=== Section Start ===

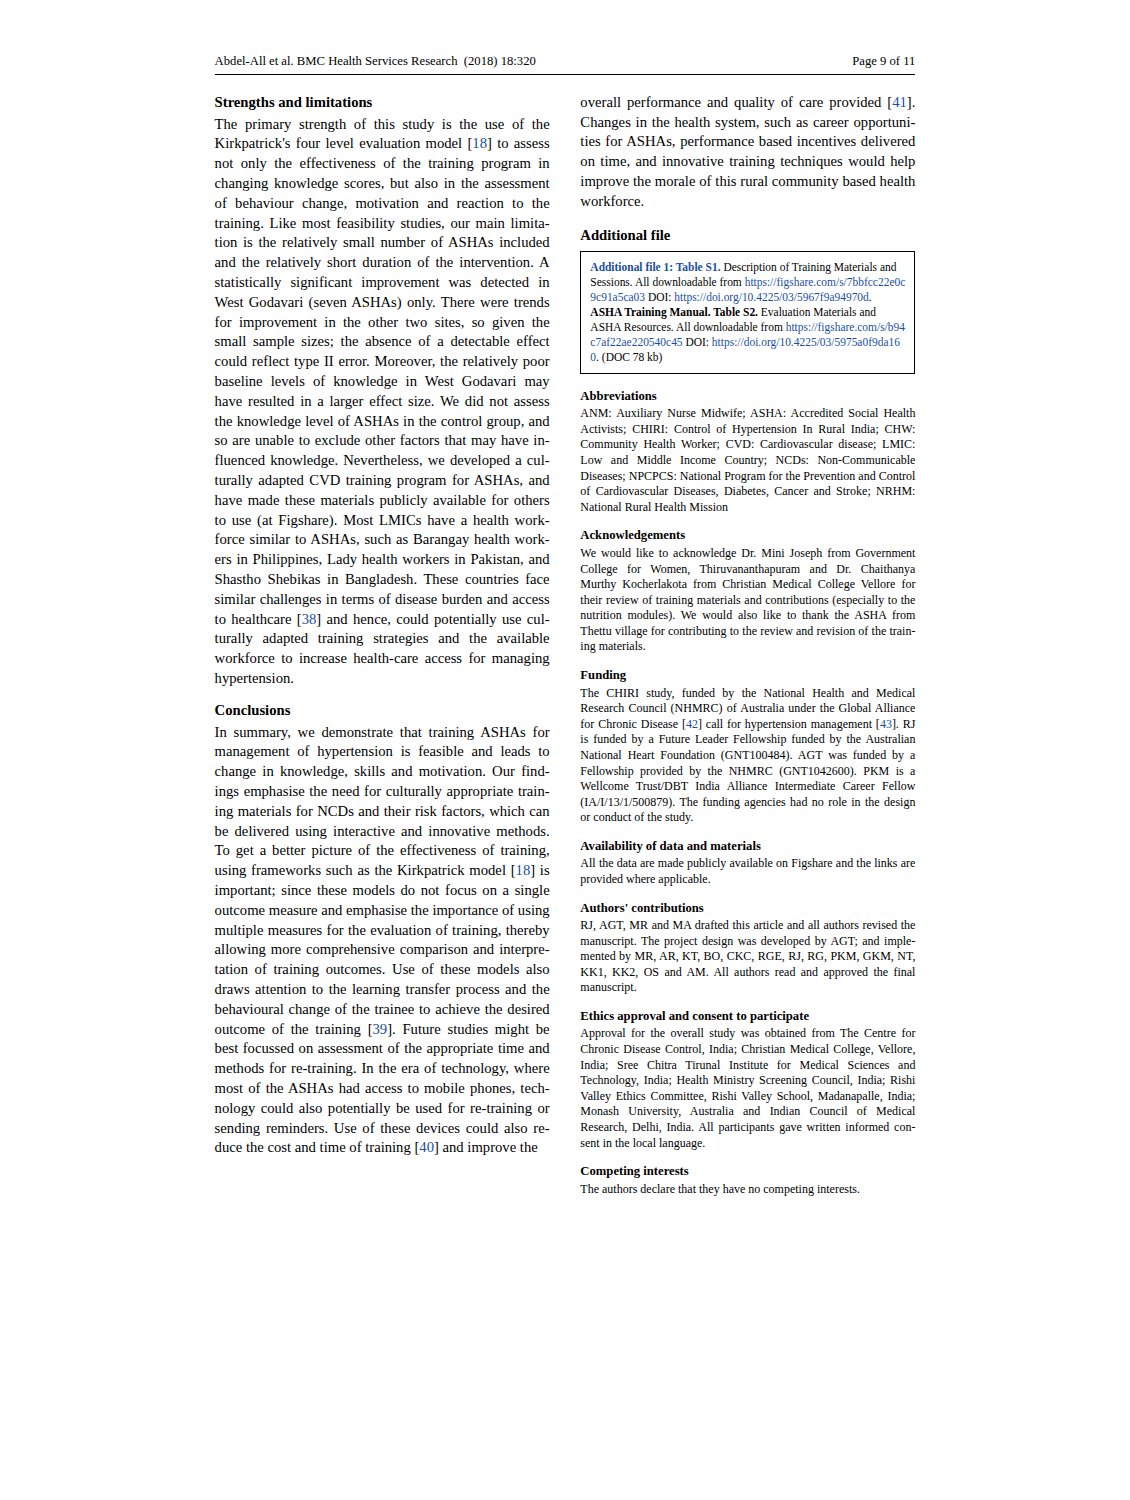Abdel-All et al. BMC Health Services Research (2018) 18:320
Page 9 of 11
Strengths and limitations
The primary strength of this study is the use of the Kirkpatrick's four level evaluation model [18] to assess not only the effectiveness of the training program in changing knowledge scores, but also in the assessment of behaviour change, motivation and reaction to the training. Like most feasibility studies, our main limitation is the relatively small number of ASHAs included and the relatively short duration of the intervention. A statistically significant improvement was detected in West Godavari (seven ASHAs) only. There were trends for improvement in the other two sites, so given the small sample sizes; the absence of a detectable effect could reflect type II error. Moreover, the relatively poor baseline levels of knowledge in West Godavari may have resulted in a larger effect size. We did not assess the knowledge level of ASHAs in the control group, and so are unable to exclude other factors that may have influenced knowledge. Nevertheless, we developed a culturally adapted CVD training program for ASHAs, and have made these materials publicly available for others to use (at Figshare). Most LMICs have a health workforce similar to ASHAs, such as Barangay health workers in Philippines, Lady health workers in Pakistan, and Shastho Shebikas in Bangladesh. These countries face similar challenges in terms of disease burden and access to healthcare [38] and hence, could potentially use culturally adapted training strategies and the available workforce to increase health-care access for managing hypertension.
Conclusions
In summary, we demonstrate that training ASHAs for management of hypertension is feasible and leads to change in knowledge, skills and motivation. Our findings emphasise the need for culturally appropriate training materials for NCDs and their risk factors, which can be delivered using interactive and innovative methods. To get a better picture of the effectiveness of training, using frameworks such as the Kirkpatrick model [18] is important; since these models do not focus on a single outcome measure and emphasise the importance of using multiple measures for the evaluation of training, thereby allowing more comprehensive comparison and interpretation of training outcomes. Use of these models also draws attention to the learning transfer process and the behavioural change of the trainee to achieve the desired outcome of the training [39]. Future studies might be best focussed on assessment of the appropriate time and methods for re-training. In the era of technology, where most of the ASHAs had access to mobile phones, technology could also potentially be used for re-training or sending reminders. Use of these devices could also reduce the cost and time of training [40] and improve the
overall performance and quality of care provided [41]. Changes in the health system, such as career opportunities for ASHAs, performance based incentives delivered on time, and innovative training techniques would help improve the morale of this rural community based health workforce.
Additional file
Additional file 1: Table S1. Description of Training Materials and Sessions. All downloadable from https://figshare.com/s/7bbfcc22e0c9c91a5ca03 DOI: https://doi.org/10.4225/03/5967f9a94970d. ASHA Training Manual. Table S2. Evaluation Materials and ASHA Resources. All downloadable from https://figshare.com/s/b94c7af22ae220540c45 DOI: https://doi.org/10.4225/03/5975a0f9da160. (DOC 78 kb)
Abbreviations
ANM: Auxiliary Nurse Midwife; ASHA: Accredited Social Health Activists; CHIRI: Control of Hypertension In Rural India; CHW: Community Health Worker; CVD: Cardiovascular disease; LMIC: Low and Middle Income Country; NCDs: Non-Communicable Diseases; NPCPCS: National Program for the Prevention and Control of Cardiovascular Diseases, Diabetes, Cancer and Stroke; NRHM: National Rural Health Mission
Acknowledgements
We would like to acknowledge Dr. Mini Joseph from Government College for Women, Thiruvananthapuram and Dr. Chaithanya Murthy Kocherlakota from Christian Medical College Vellore for their review of training materials and contributions (especially to the nutrition modules). We would also like to thank the ASHA from Thettu village for contributing to the review and revision of the training materials.
Funding
The CHIRI study, funded by the National Health and Medical Research Council (NHMRC) of Australia under the Global Alliance for Chronic Disease [42] call for hypertension management [43]. RJ is funded by a Future Leader Fellowship funded by the Australian National Heart Foundation (GNT100484). AGT was funded by a Fellowship provided by the NHMRC (GNT1042600). PKM is a Wellcome Trust/DBT India Alliance Intermediate Career Fellow (IA/I/13/1/500879). The funding agencies had no role in the design or conduct of the study.
Availability of data and materials
All the data are made publicly available on Figshare and the links are provided where applicable.
Authors' contributions
RJ, AGT, MR and MA drafted this article and all authors revised the manuscript. The project design was developed by AGT; and implemented by MR, AR, KT, BO, CKC, RGE, RJ, RG, PKM, GKM, NT, KK1, KK2, OS and AM. All authors read and approved the final manuscript.
Ethics approval and consent to participate
Approval for the overall study was obtained from The Centre for Chronic Disease Control, India; Christian Medical College, Vellore, India; Sree Chitra Tirunal Institute for Medical Sciences and Technology, India; Health Ministry Screening Council, India; Rishi Valley Ethics Committee, Rishi Valley School, Madanapalle, India; Monash University, Australia and Indian Council of Medical Research, Delhi, India. All participants gave written informed consent in the local language.
Competing interests
The authors declare that they have no competing interests.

=== Section End ===

▶ _TASK INSTRUCTIONS_
In the listing above, find each line where "Additional" occurs and copy it.

▶ _WRITTEN SOLUTION_
Additional file
Additional file 1: Table S1. Description of Training Materials and Sessions. All downloadable from https://figshare.com/s/7bbfcc22e0c9c91a5ca03 DOI: https://doi.org/10.4225/03/5967f9a94970d. ASHA Training Manual. Table S2. Evaluation Materials and ASHA Resources. All downloadable from https://figshare.com/s/b94c7af22ae220540c45 DOI: https://doi.org/10.4225/03/5975a0f9da160. (DOC 78 kb)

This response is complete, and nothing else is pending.